During my teenage years, I learned that being Vietnamese meant a lot more than I knew even with being raised in America. I feel that being Asian American is unique position to be in because I was not all the way accepted as an American nor was I all the way accepted as being Vietnamese. I appear physically to be one way; however, I carry myself in another by speaking English and assimilating into a western culture. I learned that an important part of my Vietnamese heritage is that there is a large understanding of the importance of collectivism. In short, collectivism means that you are a part of a community and act as a unified team rather than an individual. There is a huge emphasis on family and caring for others, as we are all a part of something bigger than us. I learned that being Vietnamese is something to be proud of and that there are countless testimonies and historical accounts of the resilience that my ancestors were a part of. While I was not raised in Vietnam, I will always appreciate where I came from.
What are some of the traditions; foods, dances/music, you and your family observe and celebrate?
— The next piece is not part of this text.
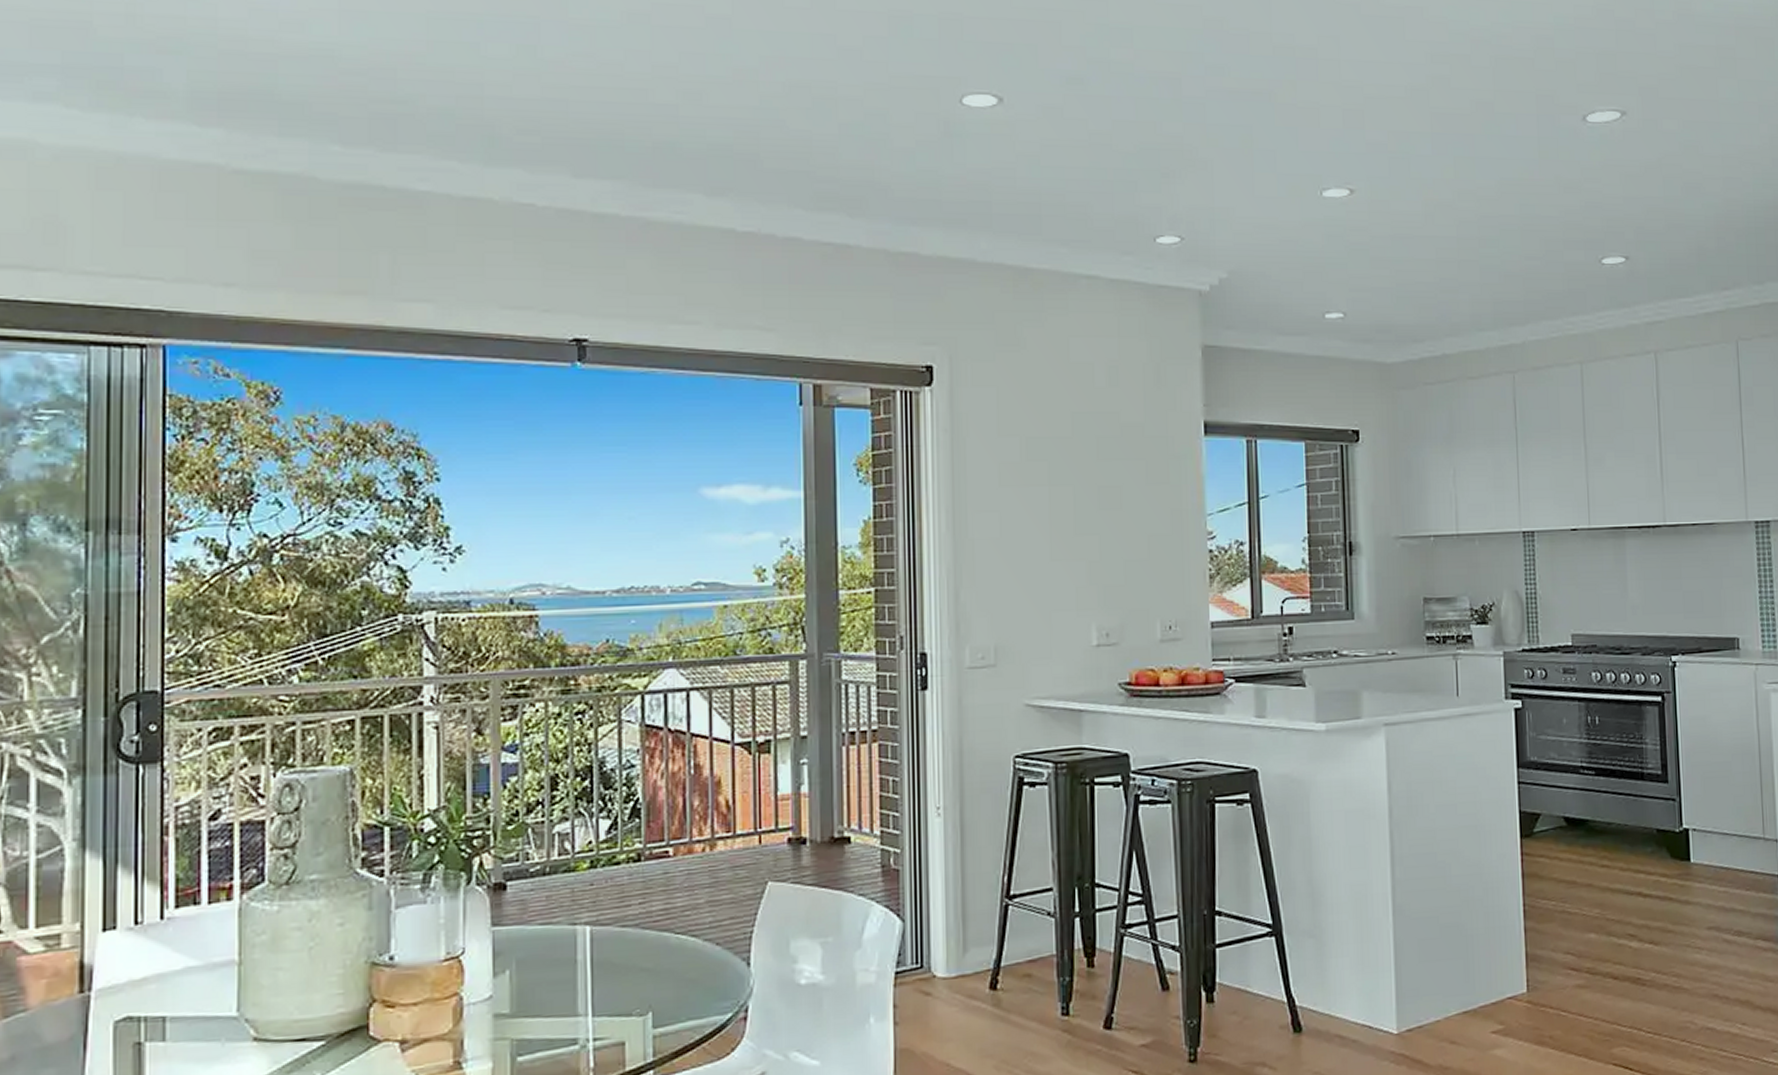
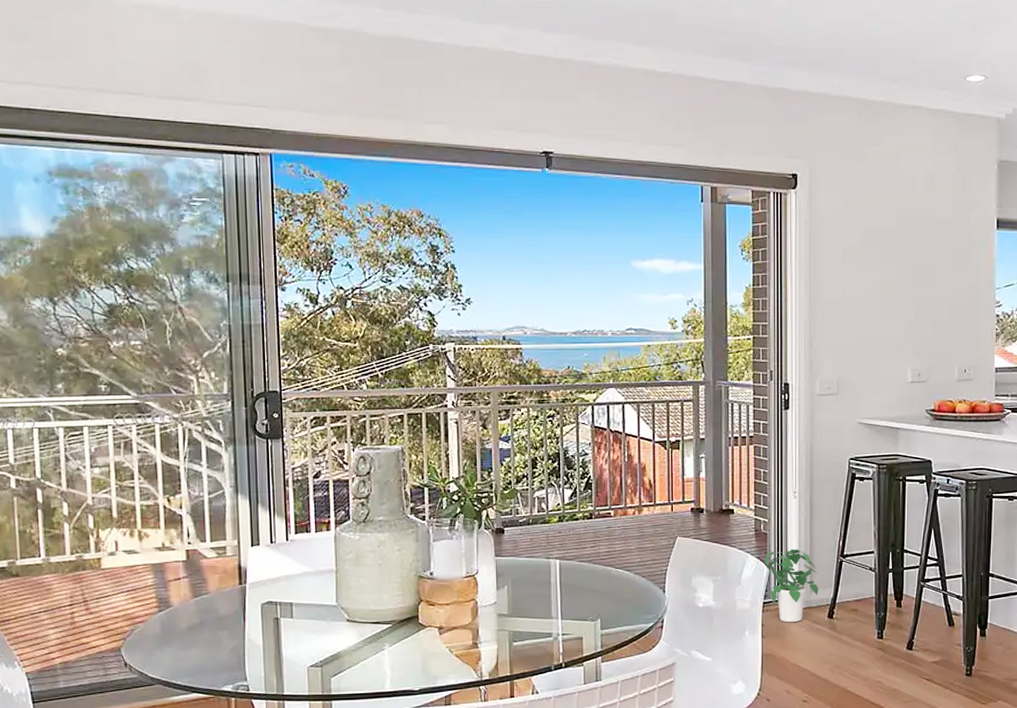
potted plant: none [891,889,975,1001] -> present [761,548,819,623]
My husband and I believe that the best way to learn about one’s culture is through cuisine! I will never turn down Pho, which is a traditional Vietnamese soup. I highly recommend that everyone go to Saigon on Lakeland to enjoy this as a meal. For something sweeter, I enjoy banh xeo or cao lau! Vietnamese families believe that the highest standard of happiness is affection, gratitude, attachment and mutual support. In my own family, this is something that is practiced daily as we all strive to keep in touch with one another even when afar. Additionally, there are two traditional festivals that are celebrated in Vietnam: Tet and the Mid-Autumn festival. Tet is the Vietnamese New Year, combining Thanksgiving and Christmas.
How has your heritage shaped you as a person?
While I was not raised in Vietnam with a traditional household, I am able to have a greater appreciation for my heritage from learning about it in history as well as meeting others who are similar to me that experience the blend of being Vietnamese/Asian American. It can be challenging at times and I do not always feel like I fit in. I struggle to completely be considered American/Western as many see my skin color and facial features; and immediately assume I speak “Asian” or “Chinese.” On the other hand, when I am with other Asians – they will ask me “what am I?” and “what language do I speak?” When I awkwardly respond that I speak English or that a Caucasian family adopted me, both sides do not appear to know how to respond back to me. It sometimes feels like being an outsider.
What I have learned that has stuck with me the most is that no matter where you come from, you deserve to be accepted and understood for who you are. And who we are may not be the stereotypical grouping. It is always best to be curious, not judgmental. Beauty is within all cultures, all races, all heritages and all people. I am grateful that I am able to represent being Vietnamese and I am hopeful that I will be able to educate others with care and respect as I believe we are all learning about one another.
What is one thing you would like for others to know about you and your heritage?
I would love for others to know that there are so many Asian cultures and subgroups other than Chinese and Japanese. I believe that while these are the biggest populations and ones we hear most about in the media; that there needs to be more representation for other people groups. I, myself, am still learning about all the different types of language and culture that are out there. Everyone can grow in learning by being open and accepting to different people. Be curious, be kind, and be respectful to others.